«Что сказать о самых старших, о корифеях? - пишет он. - О них уже всё известно. Они могут еще дать отдельные шедевры, но в общем смысл их творчества уже определен давно... Мы отлично знали и раньше, почему рассудительные стихи Гиппиус все-таки поэзия, а сладкогласный и среброзвучный Бальмонт все-таки не удался; почему стихи Бунина и Мережковского не в центре их творчества, а очень содержательный Вячеслав Иванов отравил свою поэзию ученой риторикой. Чемпионы, конечно. Но хочется нового, пусть менее совершенного и менее замечательного».
От корифеев Ю. Мандельштам переходит к среднему поколению, полностью еще себя не исчерпавшему - «Ясно..., что среди поэтов этого поколения нет нового Блока и нового Анненского. Но есть очень талантливые и подчас значительные поэты».
Однако вполне свободен Ю. Мандельштам оказался лишь в оценках авторов старших поколений. Характеристики поэтов определившихся, литературный багаж которых у всех на виду, было задачей не такой уж трудной. Переходя к своим литературным сверстникам, Ю. Мандельштам обнаруживает как бы растерянность. Оценки его становятся менее решительными, характеристики бледнеют. Например, говоря о Б. Поплавском, он отделывается таким общим местом: «Покойный Борис Поплавский был поэтом удивительным, чистой воды...» Так же обще, бессильно-обще сказано о Ладинском и Терапиано. Совсем односторонне несправедливо о Кнуте (забывая заслугу его первых книг) и о Смоленском. Тут Мандельштам явно теряет перспективу, теряясь в именах, не разбираясь в размерах дарований и их «обещаниях».

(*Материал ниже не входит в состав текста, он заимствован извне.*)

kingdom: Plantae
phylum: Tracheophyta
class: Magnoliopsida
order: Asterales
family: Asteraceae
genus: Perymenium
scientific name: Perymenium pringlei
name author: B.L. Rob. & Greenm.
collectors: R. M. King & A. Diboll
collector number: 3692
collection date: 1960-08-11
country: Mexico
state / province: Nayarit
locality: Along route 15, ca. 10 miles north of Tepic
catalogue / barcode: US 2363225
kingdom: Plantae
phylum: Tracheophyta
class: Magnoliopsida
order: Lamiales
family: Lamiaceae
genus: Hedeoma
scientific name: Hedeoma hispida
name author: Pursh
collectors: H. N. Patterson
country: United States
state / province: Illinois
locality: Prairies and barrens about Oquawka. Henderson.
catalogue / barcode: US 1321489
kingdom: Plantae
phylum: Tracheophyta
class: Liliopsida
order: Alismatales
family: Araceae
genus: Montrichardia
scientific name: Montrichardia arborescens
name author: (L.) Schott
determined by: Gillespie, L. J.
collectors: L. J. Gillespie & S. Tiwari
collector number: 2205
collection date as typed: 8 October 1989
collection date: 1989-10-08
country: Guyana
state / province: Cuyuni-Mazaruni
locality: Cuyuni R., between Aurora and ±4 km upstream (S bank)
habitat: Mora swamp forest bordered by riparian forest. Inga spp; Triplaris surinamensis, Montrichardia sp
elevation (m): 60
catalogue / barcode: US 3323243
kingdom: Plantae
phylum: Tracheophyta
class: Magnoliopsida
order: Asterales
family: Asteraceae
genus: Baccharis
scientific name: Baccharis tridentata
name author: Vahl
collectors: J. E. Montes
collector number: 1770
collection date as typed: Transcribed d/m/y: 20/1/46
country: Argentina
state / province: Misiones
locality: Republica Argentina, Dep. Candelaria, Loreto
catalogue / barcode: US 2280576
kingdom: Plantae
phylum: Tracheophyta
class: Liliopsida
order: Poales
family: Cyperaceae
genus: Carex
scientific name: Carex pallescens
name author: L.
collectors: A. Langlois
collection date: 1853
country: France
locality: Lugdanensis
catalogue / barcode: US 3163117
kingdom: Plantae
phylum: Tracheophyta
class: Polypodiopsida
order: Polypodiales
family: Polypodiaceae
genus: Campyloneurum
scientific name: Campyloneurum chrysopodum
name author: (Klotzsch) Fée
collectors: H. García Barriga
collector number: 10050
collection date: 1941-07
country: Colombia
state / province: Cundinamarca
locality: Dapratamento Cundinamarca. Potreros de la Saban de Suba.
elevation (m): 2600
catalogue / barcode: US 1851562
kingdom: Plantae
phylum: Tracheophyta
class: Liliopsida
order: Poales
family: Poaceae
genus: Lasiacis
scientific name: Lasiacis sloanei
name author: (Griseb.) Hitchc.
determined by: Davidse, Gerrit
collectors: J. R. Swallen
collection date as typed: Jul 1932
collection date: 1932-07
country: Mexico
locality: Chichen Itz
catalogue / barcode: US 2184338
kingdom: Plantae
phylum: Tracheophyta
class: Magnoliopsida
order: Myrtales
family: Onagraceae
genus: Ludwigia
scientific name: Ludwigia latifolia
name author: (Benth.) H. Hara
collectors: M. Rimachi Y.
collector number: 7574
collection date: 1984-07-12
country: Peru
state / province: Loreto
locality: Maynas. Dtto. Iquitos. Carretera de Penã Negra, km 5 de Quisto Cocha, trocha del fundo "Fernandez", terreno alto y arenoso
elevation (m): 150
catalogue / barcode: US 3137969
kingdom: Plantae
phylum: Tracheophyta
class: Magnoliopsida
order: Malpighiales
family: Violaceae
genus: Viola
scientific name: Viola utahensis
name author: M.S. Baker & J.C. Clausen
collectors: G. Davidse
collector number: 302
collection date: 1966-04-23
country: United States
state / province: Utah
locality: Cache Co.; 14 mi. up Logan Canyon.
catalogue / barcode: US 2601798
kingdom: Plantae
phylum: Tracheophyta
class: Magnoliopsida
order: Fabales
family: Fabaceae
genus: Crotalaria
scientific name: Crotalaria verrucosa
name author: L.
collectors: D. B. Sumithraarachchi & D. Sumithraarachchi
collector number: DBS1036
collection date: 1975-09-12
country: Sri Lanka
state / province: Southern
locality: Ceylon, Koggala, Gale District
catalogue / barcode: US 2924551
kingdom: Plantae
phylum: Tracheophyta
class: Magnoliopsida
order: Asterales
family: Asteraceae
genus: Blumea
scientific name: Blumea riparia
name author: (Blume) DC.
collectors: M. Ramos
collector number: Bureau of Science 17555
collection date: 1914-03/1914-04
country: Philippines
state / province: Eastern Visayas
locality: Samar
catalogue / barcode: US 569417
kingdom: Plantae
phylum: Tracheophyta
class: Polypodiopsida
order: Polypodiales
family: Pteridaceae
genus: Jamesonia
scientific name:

Но как бы то ни было, в качестве первого опыта «гамбургского счета», очищающего воздух, статья Ю. Мандельштама интересна и, наверно, вызовет другие статьи с тем же честным замыслом.
Поход на метафору
Когда большевики, наскоро сбив «новую пролетарскую» литературу, предприняли шаги к тому, чтобы «взять на учет слово»[399]
, одними из первых к ним в услужение пошли московские футуристы.Они даже несколько предупредили новых господ положения. Лозунг «социальный заказ» был придуман не кем иным, как Маяковским, отцом лефовского движения. Таким образом, стиль футуристов получил все шансы на то, чтобы стать стилем «литературы пролетариата».
Конечно, большевики были рады в то время каждому писателю, заявившему о готовности с ними работать, но недоразумение тут произошло вопиющее. Даже дореволюционная интеллигенция в России с трудом воспринимала крайние модернистские литературные течения; каково же было новому читателю разобраться в словотворчестве Хлебникова, в утонченнейших приемах нового метафорического стиля, который прививали русской литературе наши «кубо-футуристы».
Между тем столь легкий переход футуристов в услужение большевикам не был только случайностью. Так наз. русский «кубо-футуризм» был провозвестником западного дадаизма и сюрреализма, возникшим на русской почве на целое десятилетие раньше (первый футуристический сборник «Садок Судей» вышел в 1908 году, французский же сюрреализм как течение возник после войны). Первые наши «сверхреалисты» появлением своим обязаны русскому символизму, в частности Блоку и А. Белому. Зависимость тем, приемов, образов раннего Хлебникова и Маяковского от этих поэтов теперь уже можно считать доказанной.